TASK DIRECTIONS: The reply should reproduce every line of the data below word for word, minus any images.

:: RECORDS PROVIDED ::

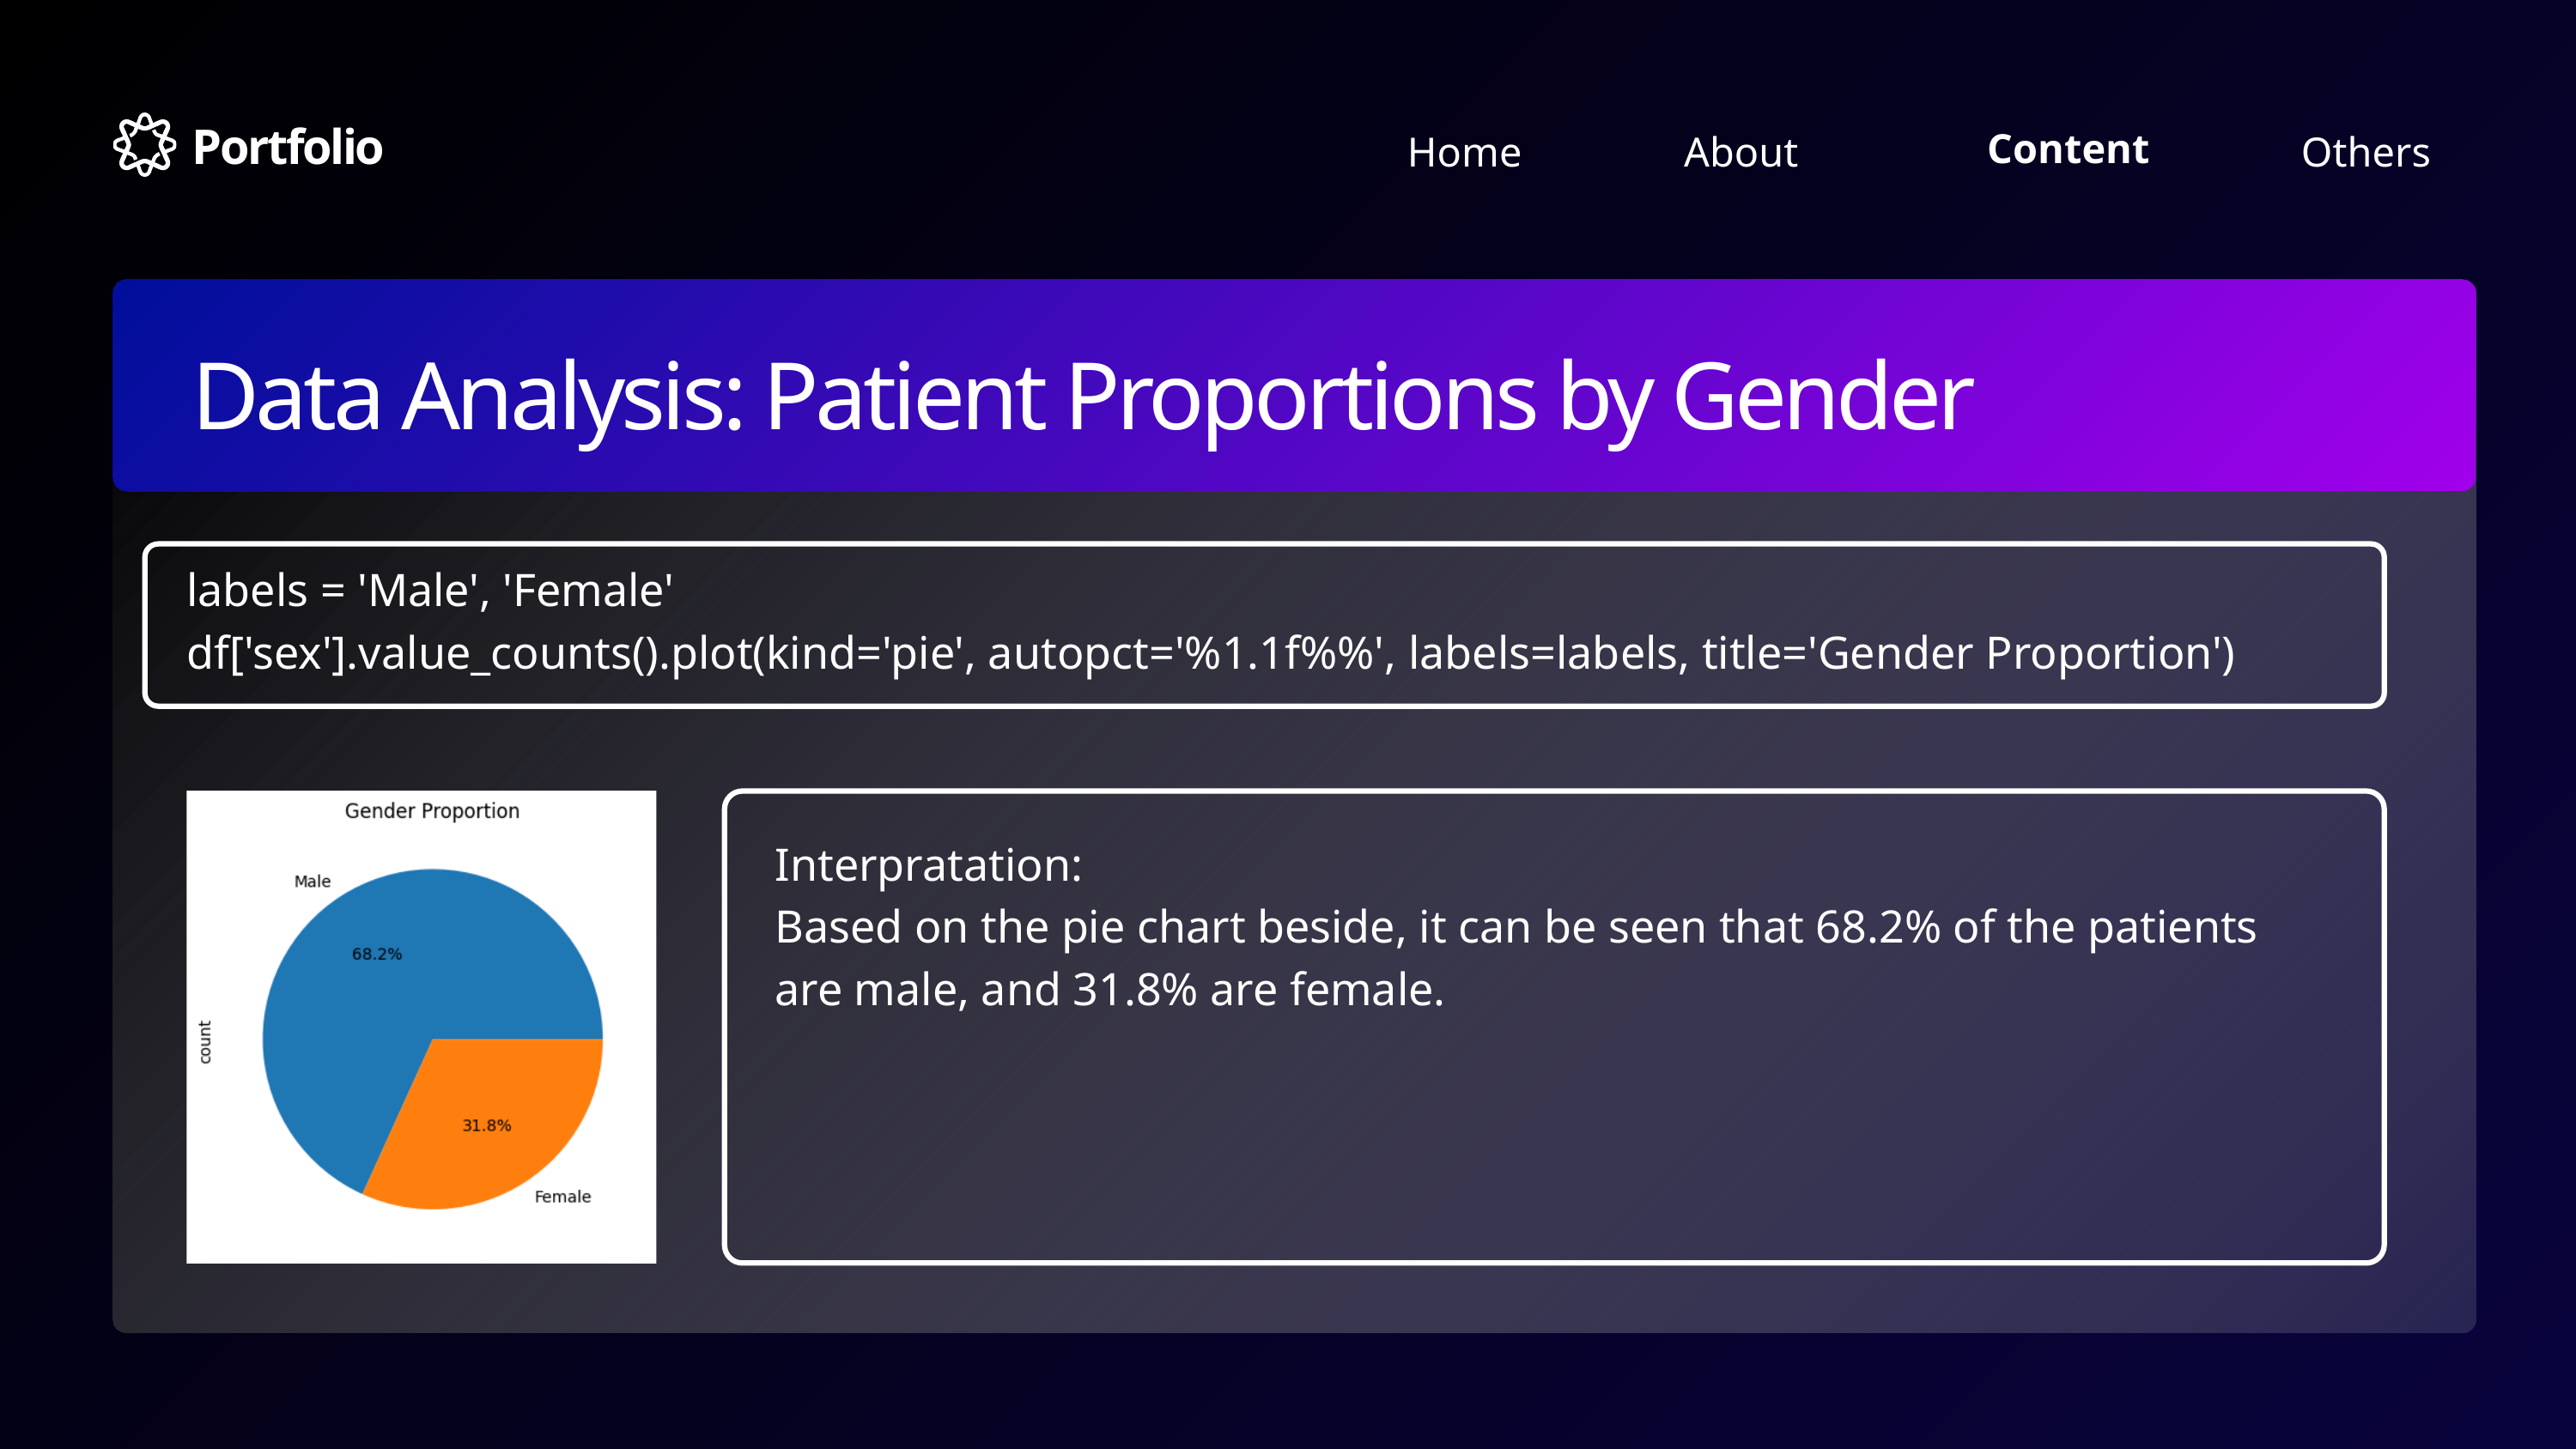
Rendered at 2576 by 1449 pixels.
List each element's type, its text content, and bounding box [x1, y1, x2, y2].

text_box Home [1287, 118, 1522, 175]
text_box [112, 279, 2476, 492]
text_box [112, 500, 2476, 1334]
text_box Content [1933, 115, 2204, 173]
text_box About [1607, 118, 1876, 176]
text_box Others [2117, 118, 2432, 175]
text_box [112, 112, 177, 177]
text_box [144, 543, 2385, 706]
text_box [724, 791, 2385, 1264]
text_box Portfolio [191, 106, 612, 174]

:::

SOLUTION FOR THIS EXERCISE:
Rendered at 2576 by 1449 pixels.
List each element's type, its text content, and bounding box [x1, y1, x2, y2].

text_box Home [1287, 118, 1522, 175]
text_box [112, 279, 2476, 492]
text_box [112, 500, 2476, 1334]
text_box Content [1933, 115, 2204, 173]
text_box About [1607, 118, 1876, 176]
text_box Others [2117, 118, 2432, 175]
text_box [112, 112, 177, 177]
text_box [144, 543, 2385, 706]
text_box [724, 791, 2385, 1264]
text_box Portfolio [191, 106, 612, 174]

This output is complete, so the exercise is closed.